Wenn die bei Bau und Betrieb eines Gebäudes eingesetzten Materialien nach ihrer ursprünglichen Nutzung für eine neue Verwendung eingesetzt werden, spricht man von Recycling: Aus einem Abfallprodukt wird ein Sekundärrohstoff.

Beim Abbruch von Gebäuden entsteht immer Bauschutt. Das Kreislaufwirtschaftsgesetz von 1997 besagt, dass eine Wiederverwertung von abgetragenem Materials einer endgültigen Entsorgung immer vorzuziehen ist. Unser Beitrag zum Umweltschutz. Durch die Aufbereitung mineralischen Bauschutts verringern wir entsorgungsbedürftige Abfallmengen und leisten dadurch einen Beitrag zur Schonung von Ressourcen, zur Entlastung des knappen Deponieraumes und sparen Entsorgungskosten.
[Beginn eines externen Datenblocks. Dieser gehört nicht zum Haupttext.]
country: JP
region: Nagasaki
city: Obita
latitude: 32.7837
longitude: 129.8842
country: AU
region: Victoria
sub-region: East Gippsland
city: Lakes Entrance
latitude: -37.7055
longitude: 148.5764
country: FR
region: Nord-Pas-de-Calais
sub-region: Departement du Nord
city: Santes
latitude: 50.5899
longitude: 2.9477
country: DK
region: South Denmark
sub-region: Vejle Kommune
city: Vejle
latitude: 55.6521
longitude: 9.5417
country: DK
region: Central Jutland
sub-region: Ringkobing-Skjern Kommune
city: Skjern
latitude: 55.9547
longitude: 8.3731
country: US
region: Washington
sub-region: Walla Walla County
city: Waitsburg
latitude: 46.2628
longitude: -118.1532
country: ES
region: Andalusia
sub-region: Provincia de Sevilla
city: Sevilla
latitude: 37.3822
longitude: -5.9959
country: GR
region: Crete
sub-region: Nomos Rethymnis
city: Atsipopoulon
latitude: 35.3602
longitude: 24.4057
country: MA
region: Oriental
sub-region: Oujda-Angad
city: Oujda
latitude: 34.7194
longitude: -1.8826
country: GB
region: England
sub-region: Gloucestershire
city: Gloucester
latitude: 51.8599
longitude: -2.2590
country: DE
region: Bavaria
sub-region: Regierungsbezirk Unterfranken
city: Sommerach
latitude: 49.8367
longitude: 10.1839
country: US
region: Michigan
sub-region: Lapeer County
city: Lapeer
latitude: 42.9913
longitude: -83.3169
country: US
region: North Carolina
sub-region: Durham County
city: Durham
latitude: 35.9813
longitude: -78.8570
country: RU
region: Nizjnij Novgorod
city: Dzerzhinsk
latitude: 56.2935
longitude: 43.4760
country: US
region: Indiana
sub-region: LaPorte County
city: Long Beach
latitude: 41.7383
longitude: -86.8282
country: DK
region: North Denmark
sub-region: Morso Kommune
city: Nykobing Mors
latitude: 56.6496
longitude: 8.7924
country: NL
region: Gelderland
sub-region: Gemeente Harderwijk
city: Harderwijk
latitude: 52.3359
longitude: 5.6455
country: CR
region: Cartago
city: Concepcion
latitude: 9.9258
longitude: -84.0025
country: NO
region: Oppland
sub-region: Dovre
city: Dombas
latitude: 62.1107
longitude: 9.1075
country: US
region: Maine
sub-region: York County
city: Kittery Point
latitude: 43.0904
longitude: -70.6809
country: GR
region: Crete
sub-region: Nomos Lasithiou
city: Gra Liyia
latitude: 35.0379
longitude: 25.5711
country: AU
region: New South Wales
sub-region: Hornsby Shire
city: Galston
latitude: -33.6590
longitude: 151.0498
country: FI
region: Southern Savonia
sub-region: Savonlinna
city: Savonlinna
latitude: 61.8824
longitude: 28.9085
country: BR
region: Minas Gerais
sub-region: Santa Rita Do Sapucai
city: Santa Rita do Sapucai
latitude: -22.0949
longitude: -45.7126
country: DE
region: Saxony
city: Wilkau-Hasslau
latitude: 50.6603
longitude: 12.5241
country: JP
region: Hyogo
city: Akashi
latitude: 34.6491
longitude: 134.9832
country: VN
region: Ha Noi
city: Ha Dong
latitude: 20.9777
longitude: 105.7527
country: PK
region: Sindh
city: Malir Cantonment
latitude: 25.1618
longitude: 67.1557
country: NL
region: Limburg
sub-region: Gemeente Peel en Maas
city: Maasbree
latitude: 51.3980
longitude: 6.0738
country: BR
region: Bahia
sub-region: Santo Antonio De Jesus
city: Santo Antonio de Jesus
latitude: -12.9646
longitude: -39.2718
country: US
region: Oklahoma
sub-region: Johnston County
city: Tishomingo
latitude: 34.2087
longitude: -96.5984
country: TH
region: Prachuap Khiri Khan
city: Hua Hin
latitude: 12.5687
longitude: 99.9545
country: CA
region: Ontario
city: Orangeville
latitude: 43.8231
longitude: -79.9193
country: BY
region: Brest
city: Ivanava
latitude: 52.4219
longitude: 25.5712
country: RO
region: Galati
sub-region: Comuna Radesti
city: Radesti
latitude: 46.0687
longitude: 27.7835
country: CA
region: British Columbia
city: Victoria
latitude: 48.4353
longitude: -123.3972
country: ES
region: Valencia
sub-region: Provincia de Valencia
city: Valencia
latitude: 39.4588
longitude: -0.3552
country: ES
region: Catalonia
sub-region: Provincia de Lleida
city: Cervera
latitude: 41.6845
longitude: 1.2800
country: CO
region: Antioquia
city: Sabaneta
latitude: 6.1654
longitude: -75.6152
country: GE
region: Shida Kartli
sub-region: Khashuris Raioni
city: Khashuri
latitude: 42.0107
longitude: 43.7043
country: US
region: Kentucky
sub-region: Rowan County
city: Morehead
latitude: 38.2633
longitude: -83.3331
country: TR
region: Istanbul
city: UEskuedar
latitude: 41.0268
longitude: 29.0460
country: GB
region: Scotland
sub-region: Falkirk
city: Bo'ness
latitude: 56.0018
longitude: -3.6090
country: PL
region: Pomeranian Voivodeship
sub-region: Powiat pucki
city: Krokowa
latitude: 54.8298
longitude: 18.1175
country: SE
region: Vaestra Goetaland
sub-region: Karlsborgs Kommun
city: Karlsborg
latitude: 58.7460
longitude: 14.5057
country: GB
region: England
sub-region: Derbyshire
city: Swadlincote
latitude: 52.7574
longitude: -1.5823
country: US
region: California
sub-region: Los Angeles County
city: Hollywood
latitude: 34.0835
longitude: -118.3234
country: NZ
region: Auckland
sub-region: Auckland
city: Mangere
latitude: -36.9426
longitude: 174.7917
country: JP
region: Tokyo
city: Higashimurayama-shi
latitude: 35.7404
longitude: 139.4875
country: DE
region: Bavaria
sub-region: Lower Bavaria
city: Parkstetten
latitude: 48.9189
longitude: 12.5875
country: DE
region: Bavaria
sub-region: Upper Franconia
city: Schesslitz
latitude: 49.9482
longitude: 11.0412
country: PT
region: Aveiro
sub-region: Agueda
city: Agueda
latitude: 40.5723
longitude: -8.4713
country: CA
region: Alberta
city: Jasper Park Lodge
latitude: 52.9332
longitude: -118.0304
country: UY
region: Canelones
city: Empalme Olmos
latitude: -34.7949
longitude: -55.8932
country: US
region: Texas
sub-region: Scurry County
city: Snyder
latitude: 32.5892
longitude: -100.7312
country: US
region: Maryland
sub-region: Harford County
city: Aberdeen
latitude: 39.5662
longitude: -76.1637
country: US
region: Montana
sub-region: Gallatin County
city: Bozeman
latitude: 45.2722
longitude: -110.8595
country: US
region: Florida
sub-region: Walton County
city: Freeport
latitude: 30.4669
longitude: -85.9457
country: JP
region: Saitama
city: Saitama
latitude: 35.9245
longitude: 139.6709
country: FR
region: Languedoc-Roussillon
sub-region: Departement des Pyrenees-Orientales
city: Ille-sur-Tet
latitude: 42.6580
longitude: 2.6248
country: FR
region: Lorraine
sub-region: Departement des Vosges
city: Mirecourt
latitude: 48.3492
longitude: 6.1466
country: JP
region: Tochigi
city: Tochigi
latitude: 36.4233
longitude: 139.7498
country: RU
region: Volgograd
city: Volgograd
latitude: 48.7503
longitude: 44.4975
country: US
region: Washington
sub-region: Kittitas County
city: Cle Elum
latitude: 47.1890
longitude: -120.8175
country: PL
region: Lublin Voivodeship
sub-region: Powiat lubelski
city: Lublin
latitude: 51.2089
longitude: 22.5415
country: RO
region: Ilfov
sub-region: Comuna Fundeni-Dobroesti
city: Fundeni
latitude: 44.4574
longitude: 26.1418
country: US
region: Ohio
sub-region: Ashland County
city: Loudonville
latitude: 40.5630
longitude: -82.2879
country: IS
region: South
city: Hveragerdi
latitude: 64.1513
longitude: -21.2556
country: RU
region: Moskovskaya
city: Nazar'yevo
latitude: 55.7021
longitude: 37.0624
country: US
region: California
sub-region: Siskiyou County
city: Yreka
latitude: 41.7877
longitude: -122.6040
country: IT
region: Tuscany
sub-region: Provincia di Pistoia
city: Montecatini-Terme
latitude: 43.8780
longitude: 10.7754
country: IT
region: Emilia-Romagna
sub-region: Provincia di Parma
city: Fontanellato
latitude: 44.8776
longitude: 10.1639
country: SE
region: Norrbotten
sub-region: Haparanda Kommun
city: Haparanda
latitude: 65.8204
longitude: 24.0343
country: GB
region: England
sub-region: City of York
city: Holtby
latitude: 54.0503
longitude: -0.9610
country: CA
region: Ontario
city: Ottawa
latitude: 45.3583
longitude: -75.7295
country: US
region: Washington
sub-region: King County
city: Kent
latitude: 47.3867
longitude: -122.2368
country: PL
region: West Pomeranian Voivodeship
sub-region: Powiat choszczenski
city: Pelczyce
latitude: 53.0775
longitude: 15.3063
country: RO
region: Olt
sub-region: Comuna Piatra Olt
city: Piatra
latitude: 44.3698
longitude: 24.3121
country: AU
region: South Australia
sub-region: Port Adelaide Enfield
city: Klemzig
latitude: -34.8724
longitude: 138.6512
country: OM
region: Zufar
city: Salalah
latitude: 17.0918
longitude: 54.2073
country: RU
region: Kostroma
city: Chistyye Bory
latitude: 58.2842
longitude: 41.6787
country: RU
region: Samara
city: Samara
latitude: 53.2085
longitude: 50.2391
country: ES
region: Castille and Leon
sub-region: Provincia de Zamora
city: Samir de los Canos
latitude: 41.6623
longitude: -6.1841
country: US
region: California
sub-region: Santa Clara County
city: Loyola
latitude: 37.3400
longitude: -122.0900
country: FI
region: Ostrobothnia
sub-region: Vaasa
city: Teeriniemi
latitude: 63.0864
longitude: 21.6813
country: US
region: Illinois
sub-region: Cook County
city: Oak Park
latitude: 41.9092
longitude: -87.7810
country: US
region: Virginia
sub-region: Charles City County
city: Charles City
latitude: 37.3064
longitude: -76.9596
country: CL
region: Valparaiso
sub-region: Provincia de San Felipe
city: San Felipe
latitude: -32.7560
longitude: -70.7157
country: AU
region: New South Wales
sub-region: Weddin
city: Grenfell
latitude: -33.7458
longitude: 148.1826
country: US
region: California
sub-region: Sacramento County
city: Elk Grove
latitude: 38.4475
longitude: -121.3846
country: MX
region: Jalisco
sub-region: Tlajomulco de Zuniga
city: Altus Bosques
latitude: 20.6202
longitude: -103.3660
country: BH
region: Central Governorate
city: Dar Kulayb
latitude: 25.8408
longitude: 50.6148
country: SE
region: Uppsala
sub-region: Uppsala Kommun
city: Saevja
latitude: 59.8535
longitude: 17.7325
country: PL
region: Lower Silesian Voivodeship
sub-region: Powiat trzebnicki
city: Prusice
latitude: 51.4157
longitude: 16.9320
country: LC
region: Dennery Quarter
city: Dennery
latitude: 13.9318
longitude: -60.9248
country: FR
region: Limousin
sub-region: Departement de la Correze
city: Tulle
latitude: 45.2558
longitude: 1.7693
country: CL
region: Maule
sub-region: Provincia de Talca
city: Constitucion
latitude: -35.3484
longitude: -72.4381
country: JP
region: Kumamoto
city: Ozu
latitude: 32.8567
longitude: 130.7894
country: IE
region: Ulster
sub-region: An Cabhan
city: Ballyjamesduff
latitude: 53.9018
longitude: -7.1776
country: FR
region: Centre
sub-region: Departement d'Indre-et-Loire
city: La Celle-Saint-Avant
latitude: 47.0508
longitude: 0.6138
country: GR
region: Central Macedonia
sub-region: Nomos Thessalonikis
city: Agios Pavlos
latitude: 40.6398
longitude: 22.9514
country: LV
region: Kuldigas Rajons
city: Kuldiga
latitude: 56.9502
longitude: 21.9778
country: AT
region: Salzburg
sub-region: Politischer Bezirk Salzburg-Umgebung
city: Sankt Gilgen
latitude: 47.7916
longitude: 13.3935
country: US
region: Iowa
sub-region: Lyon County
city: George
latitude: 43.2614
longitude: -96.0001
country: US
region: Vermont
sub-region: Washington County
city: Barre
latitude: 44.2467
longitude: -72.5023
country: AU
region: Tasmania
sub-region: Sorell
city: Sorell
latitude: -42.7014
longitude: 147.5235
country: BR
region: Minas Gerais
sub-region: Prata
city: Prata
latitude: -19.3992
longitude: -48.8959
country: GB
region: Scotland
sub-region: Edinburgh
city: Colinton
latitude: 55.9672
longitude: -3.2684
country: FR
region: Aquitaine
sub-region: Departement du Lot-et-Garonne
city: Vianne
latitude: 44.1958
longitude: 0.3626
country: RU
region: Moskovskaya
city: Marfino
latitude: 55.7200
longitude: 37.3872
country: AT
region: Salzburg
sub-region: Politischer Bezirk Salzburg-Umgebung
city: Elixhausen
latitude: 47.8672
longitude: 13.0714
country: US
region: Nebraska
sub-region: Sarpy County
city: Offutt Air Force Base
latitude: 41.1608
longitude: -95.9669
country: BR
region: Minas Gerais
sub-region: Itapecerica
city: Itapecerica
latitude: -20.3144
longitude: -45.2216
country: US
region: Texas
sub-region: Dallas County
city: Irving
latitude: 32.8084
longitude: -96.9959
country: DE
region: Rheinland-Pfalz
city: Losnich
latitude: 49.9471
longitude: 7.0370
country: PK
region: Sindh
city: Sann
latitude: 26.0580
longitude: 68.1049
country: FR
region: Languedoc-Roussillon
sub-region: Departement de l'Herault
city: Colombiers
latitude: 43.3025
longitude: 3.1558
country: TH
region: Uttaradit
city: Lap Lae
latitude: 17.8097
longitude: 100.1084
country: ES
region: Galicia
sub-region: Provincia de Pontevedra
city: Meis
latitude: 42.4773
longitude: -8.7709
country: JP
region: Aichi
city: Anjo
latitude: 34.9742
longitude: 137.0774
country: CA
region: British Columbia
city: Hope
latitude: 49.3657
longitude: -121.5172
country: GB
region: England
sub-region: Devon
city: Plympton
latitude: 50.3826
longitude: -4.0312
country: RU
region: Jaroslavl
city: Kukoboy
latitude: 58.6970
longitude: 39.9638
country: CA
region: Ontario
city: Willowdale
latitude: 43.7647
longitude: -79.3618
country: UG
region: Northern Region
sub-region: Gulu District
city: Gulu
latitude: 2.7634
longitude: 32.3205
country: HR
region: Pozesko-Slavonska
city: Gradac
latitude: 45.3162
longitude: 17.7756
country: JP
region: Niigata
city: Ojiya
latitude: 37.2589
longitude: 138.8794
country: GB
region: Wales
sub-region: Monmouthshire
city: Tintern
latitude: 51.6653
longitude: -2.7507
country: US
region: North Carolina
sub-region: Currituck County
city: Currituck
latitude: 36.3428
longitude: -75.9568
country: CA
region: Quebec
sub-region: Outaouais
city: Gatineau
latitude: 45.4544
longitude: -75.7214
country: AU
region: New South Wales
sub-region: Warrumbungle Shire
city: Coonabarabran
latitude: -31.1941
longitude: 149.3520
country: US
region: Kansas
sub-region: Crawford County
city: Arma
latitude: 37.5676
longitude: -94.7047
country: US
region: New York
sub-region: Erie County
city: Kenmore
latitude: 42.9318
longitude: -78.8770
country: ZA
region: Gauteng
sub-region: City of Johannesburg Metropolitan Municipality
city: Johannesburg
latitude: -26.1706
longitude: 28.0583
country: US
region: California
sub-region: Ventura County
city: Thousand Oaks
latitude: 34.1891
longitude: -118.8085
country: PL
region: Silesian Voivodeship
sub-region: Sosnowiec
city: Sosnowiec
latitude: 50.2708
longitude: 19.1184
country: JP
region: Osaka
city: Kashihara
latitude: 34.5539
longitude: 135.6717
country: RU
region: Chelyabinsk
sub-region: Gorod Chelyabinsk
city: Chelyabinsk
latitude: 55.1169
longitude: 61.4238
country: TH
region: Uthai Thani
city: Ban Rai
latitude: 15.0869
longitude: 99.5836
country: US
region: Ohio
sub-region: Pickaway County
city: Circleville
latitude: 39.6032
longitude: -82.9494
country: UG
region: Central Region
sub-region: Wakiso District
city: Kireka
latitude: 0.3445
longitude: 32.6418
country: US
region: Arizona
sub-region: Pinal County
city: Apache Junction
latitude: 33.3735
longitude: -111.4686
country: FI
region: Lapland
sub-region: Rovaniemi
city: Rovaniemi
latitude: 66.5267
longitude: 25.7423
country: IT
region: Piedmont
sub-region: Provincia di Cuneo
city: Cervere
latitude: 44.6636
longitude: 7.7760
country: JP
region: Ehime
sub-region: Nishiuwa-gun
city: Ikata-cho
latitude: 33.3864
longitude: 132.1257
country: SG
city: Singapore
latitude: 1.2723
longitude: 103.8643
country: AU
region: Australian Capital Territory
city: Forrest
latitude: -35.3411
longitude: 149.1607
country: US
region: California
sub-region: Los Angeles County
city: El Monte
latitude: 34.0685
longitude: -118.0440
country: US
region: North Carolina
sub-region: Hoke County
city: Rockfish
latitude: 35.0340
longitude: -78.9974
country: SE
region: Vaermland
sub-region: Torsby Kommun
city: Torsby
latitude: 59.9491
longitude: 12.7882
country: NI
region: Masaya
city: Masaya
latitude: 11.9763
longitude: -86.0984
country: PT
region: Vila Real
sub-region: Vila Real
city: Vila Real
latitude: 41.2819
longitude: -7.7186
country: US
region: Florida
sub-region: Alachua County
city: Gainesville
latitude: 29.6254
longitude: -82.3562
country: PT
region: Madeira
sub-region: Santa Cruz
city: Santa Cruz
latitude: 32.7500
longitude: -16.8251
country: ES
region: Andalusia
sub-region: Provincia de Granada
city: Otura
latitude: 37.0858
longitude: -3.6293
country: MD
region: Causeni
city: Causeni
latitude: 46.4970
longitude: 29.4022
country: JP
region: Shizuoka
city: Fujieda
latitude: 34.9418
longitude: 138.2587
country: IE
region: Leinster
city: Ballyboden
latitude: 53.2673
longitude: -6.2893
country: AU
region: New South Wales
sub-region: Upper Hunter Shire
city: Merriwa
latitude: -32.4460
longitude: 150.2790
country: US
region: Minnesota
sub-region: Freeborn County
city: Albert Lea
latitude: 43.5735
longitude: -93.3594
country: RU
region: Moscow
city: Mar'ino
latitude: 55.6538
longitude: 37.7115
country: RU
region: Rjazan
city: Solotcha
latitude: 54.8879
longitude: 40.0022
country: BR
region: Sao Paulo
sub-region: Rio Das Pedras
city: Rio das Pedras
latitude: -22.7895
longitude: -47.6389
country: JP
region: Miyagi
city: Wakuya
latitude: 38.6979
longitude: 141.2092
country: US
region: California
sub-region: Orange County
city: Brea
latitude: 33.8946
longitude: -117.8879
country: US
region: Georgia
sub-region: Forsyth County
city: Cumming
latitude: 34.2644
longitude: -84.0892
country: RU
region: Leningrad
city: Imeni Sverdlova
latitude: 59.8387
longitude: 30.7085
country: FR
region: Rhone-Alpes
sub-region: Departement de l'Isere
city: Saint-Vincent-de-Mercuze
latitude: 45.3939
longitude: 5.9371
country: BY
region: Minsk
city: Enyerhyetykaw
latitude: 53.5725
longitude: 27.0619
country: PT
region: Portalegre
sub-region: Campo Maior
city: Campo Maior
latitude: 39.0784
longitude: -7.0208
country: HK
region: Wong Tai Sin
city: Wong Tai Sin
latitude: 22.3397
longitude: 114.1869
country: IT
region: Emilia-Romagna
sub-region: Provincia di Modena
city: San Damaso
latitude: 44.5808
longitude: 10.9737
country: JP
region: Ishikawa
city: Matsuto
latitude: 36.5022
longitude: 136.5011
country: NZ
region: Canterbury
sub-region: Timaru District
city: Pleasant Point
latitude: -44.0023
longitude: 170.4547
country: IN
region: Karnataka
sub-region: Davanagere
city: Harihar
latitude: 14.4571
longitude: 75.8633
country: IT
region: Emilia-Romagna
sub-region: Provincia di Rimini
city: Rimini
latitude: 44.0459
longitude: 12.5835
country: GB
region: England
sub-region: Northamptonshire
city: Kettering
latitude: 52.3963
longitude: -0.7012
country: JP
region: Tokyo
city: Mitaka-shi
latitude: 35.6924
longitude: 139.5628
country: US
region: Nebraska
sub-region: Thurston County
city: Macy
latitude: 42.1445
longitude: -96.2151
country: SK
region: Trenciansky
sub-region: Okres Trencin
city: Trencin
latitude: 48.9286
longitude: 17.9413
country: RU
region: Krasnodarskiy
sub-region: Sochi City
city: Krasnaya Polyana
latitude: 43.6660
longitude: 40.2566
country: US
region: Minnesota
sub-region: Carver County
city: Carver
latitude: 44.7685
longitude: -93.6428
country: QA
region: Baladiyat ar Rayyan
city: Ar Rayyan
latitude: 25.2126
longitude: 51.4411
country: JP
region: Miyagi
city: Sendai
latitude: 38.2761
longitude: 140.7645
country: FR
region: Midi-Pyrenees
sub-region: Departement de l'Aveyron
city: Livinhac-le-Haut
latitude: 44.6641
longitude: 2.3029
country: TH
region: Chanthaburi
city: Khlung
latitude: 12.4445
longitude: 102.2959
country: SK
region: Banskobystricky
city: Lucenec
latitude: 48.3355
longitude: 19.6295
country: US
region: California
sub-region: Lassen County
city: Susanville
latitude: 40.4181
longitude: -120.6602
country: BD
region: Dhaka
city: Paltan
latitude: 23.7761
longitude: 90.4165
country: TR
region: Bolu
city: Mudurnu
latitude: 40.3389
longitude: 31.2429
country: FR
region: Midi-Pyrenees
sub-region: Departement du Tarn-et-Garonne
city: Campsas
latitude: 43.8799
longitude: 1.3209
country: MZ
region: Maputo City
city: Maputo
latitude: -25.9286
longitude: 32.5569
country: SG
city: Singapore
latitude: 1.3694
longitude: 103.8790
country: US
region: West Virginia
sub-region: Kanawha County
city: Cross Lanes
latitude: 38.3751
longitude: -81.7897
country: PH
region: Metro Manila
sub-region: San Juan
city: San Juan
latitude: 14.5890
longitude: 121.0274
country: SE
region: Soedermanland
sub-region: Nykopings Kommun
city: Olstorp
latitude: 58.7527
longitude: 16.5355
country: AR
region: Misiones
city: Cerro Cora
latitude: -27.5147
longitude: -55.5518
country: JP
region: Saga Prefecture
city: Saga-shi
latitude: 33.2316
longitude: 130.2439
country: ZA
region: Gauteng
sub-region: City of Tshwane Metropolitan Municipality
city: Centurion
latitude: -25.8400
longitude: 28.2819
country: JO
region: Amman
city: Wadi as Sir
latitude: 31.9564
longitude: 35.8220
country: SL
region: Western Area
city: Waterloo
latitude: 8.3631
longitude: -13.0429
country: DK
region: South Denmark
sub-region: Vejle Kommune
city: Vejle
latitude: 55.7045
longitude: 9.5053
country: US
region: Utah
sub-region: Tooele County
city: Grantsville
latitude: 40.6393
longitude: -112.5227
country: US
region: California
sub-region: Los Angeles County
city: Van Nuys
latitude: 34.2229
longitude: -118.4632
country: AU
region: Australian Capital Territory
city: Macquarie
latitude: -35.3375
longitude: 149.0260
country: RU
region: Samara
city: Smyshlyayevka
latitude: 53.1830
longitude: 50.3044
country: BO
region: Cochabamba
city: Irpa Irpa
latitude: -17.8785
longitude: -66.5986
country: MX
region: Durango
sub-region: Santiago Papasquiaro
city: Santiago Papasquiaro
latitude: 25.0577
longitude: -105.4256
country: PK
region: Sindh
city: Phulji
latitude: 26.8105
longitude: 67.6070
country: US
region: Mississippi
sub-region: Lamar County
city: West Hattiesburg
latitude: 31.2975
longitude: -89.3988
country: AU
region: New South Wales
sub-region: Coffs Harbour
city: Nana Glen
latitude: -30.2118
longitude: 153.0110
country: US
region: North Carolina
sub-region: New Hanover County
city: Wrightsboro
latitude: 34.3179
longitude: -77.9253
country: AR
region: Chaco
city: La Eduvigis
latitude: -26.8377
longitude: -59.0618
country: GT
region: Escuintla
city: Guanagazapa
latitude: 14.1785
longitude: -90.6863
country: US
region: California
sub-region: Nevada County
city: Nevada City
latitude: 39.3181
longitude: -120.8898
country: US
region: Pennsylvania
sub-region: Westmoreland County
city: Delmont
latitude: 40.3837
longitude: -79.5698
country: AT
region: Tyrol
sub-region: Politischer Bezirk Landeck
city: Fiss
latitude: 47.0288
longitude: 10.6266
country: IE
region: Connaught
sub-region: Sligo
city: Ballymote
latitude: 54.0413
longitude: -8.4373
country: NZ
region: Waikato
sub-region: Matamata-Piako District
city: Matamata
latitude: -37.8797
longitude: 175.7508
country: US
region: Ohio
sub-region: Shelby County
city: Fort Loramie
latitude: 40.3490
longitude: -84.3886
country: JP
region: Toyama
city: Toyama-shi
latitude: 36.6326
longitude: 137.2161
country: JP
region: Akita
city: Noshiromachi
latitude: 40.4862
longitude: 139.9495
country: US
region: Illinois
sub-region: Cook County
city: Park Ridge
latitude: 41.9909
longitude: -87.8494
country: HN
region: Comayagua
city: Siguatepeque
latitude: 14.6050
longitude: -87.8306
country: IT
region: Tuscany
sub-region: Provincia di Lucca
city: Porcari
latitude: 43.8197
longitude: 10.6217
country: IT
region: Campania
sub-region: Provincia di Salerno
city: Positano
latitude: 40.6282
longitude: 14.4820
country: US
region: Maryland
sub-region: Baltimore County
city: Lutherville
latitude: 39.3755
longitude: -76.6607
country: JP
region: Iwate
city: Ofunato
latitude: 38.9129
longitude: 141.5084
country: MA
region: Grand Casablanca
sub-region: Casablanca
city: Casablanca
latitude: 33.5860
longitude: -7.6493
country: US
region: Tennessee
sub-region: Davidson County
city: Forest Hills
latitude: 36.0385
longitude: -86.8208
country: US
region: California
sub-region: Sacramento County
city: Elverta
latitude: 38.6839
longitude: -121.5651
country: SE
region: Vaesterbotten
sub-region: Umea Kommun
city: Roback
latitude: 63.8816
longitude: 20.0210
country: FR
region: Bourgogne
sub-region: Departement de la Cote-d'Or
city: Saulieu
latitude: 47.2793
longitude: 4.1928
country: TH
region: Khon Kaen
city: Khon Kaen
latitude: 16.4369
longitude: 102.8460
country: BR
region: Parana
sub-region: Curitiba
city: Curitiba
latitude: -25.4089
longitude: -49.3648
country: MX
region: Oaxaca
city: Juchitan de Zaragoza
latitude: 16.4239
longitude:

Kriterien zur Einteilung von Baustoffen und -teilen in Bezug auf den möglichen Wiedereinsatz und dementsprechende Nachhaltigkeit:

  • Wiederverwendung und Vorbereitung zur Wiederverwendung: Nicht mehr benötigte Materialien oder Bauteile werden an einem anderen Ort wieder eingesetzt. Die Vernichtung, Zerlegung oder Beseitigung kann somit entfallen.
  • Energetische Verwertung oder Verfüllung: Verwendung von brennbaren Reststoffen bzw. Abfällen zur Energieerzeugung durch direkte Verbrennung und Aufbereitung zu Materialien, die zur Verfüllung bestimmt sind.
  • Einfache Beseitigung für Materialien ohne Verwertungskonzept.
  • Entsorgung als Sondermüll: für Materialien und Bauteile, die mit Schadstoffen belastet sind.